THE PROBLEM >>
Please pull every field and its value from the records below, reproducing each line word for word.

DATASET RECORDS >>

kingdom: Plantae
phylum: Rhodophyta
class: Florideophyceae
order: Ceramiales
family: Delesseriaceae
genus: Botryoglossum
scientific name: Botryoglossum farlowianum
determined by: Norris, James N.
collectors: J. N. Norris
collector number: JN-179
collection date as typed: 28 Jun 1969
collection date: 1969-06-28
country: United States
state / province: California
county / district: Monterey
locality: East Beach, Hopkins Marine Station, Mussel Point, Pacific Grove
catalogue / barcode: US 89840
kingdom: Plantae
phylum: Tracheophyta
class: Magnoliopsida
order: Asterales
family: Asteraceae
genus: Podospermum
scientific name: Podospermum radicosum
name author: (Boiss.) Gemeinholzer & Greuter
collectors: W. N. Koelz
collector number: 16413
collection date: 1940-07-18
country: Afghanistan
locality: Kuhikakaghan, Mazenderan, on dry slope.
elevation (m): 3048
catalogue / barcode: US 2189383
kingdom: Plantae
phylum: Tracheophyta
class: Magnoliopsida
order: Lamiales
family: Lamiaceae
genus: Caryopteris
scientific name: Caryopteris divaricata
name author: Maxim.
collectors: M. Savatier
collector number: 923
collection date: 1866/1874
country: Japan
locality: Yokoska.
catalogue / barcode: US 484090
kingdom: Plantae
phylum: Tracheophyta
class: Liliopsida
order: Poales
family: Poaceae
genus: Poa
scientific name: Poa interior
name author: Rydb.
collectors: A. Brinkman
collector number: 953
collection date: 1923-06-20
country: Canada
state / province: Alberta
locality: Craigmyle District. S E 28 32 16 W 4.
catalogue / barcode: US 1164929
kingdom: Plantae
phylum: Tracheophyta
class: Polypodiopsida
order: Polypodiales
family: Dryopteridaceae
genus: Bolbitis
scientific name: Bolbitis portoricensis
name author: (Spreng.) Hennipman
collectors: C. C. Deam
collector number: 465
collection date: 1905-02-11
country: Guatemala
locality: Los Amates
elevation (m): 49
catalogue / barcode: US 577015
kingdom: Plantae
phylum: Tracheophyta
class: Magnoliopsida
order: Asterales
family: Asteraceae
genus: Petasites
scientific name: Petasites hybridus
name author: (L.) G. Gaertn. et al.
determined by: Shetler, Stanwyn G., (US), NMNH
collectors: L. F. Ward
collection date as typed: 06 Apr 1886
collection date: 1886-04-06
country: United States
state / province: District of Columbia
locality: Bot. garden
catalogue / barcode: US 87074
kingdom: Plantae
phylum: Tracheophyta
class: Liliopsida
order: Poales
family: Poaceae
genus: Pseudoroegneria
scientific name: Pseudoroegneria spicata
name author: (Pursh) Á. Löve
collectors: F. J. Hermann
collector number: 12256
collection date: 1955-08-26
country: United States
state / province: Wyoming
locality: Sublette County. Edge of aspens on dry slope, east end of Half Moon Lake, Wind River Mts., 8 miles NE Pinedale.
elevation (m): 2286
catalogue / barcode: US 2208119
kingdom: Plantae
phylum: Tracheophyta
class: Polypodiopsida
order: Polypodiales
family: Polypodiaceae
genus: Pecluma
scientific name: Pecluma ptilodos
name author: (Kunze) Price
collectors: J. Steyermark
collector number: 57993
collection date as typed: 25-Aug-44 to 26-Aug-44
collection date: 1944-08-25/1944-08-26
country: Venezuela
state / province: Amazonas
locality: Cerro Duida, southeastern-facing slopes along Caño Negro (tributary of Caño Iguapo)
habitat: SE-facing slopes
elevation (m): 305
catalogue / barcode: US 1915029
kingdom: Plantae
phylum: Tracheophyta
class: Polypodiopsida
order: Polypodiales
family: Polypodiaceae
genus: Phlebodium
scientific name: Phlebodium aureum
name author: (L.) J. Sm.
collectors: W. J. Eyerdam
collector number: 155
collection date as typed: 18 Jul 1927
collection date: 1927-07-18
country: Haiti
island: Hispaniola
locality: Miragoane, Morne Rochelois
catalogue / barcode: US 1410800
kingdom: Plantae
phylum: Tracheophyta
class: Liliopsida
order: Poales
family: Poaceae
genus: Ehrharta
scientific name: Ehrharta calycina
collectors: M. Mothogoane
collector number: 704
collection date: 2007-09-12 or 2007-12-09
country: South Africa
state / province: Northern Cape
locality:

RESPONSE TO THE EXERCISE >>
kingdom: Plantae
phylum: Rhodophyta
class: Florideophyceae
order: Ceramiales
family: Delesseriaceae
genus: Botryoglossum
scientific name: Botryoglossum farlowianum
determined by: Norris, James N.
collectors: J. N. Norris
collector number: JN-179
collection date as typed: 28 Jun 1969
collection date: 1969-06-28
country: United States
state / province: California
county / district: Monterey
locality: East Beach, Hopkins Marine Station, Mussel Point, Pacific Grove
catalogue / barcode: US 89840
kingdom: Plantae
phylum: Tracheophyta
class: Magnoliopsida
order: Asterales
family: Asteraceae
genus: Podospermum
scientific name: Podospermum radicosum
name author: (Boiss.) Gemeinholzer & Greuter
collectors: W. N. Koelz
collector number: 16413
collection date: 1940-07-18
country: Afghanistan
locality: Kuhikakaghan, Mazenderan, on dry slope.
elevation (m): 3048
catalogue / barcode: US 2189383
kingdom: Plantae
phylum: Tracheophyta
class: Magnoliopsida
order: Lamiales
family: Lamiaceae
genus: Caryopteris
scientific name: Caryopteris divaricata
name author: Maxim.
collectors: M. Savatier
collector number: 923
collection date: 1866/1874
country: Japan
locality: Yokoska.
catalogue / barcode: US 484090
kingdom: Plantae
phylum: Tracheophyta
class: Liliopsida
order: Poales
family: Poaceae
genus: Poa
scientific name: Poa interior
name author: Rydb.
collectors: A. Brinkman
collector number: 953
collection date: 1923-06-20
country: Canada
state / province: Alberta
locality: Craigmyle District. S E 28 32 16 W 4.
catalogue / barcode: US 1164929
kingdom: Plantae
phylum: Tracheophyta
class: Polypodiopsida
order: Polypodiales
family: Dryopteridaceae
genus: Bolbitis
scientific name: Bolbitis portoricensis
name author: (Spreng.) Hennipman
collectors: C. C. Deam
collector number: 465
collection date: 1905-02-11
country: Guatemala
locality: Los Amates
elevation (m): 49
catalogue / barcode: US 577015
kingdom: Plantae
phylum: Tracheophyta
class: Magnoliopsida
order: Asterales
family: Asteraceae
genus: Petasites
scientific name: Petasites hybridus
name author: (L.) G. Gaertn. et al.
determined by: Shetler, Stanwyn G., (US), NMNH
collectors: L. F. Ward
collection date as typed: 06 Apr 1886
collection date: 1886-04-06
country: United States
state / province: District of Columbia
locality: Bot. garden
catalogue / barcode: US 87074
kingdom: Plantae
phylum: Tracheophyta
class: Liliopsida
order: Poales
family: Poaceae
genus: Pseudoroegneria
scientific name: Pseudoroegneria spicata
name author: (Pursh) Á. Löve
collectors: F. J. Hermann
collector number: 12256
collection date: 1955-08-26
country: United States
state / province: Wyoming
locality: Sublette County. Edge of aspens on dry slope, east end of Half Moon Lake, Wind River Mts., 8 miles NE Pinedale.
elevation (m): 2286
catalogue / barcode: US 2208119
kingdom: Plantae
phylum: Tracheophyta
class: Polypodiopsida
order: Polypodiales
family: Polypodiaceae
genus: Pecluma
scientific name: Pecluma ptilodos
name author: (Kunze) Price
collectors: J. Steyermark
collector number: 57993
collection date as typed: 25-Aug-44 to 26-Aug-44
collection date: 1944-08-25/1944-08-26
country: Venezuela
state / province: Amazonas
locality: Cerro Duida, southeastern-facing slopes along Caño Negro (tributary of Caño Iguapo)
habitat: SE-facing slopes
elevation (m): 305
catalogue / barcode: US 1915029
kingdom: Plantae
phylum: Tracheophyta
class: Polypodiopsida
order: Polypodiales
family: Polypodiaceae
genus: Phlebodium
scientific name: Phlebodium aureum
name author: (L.) J. Sm.
collectors: W. J. Eyerdam
collector number: 155
collection date as typed: 18 Jul 1927
collection date: 1927-07-18
country: Haiti
island: Hispaniola
locality: Miragoane, Morne Rochelois
catalogue / barcode: US 1410800
kingdom: Plantae
phylum: Tracheophyta
class: Liliopsida
order: Poales
family: Poaceae
genus: Ehrharta
scientific name: Ehrharta calycina
collectors: M. Mothogoane
collector number: 704
collection date: 2007-09-12 or 2007-12-09
country: South Africa
state / province: Northern Cape
locality:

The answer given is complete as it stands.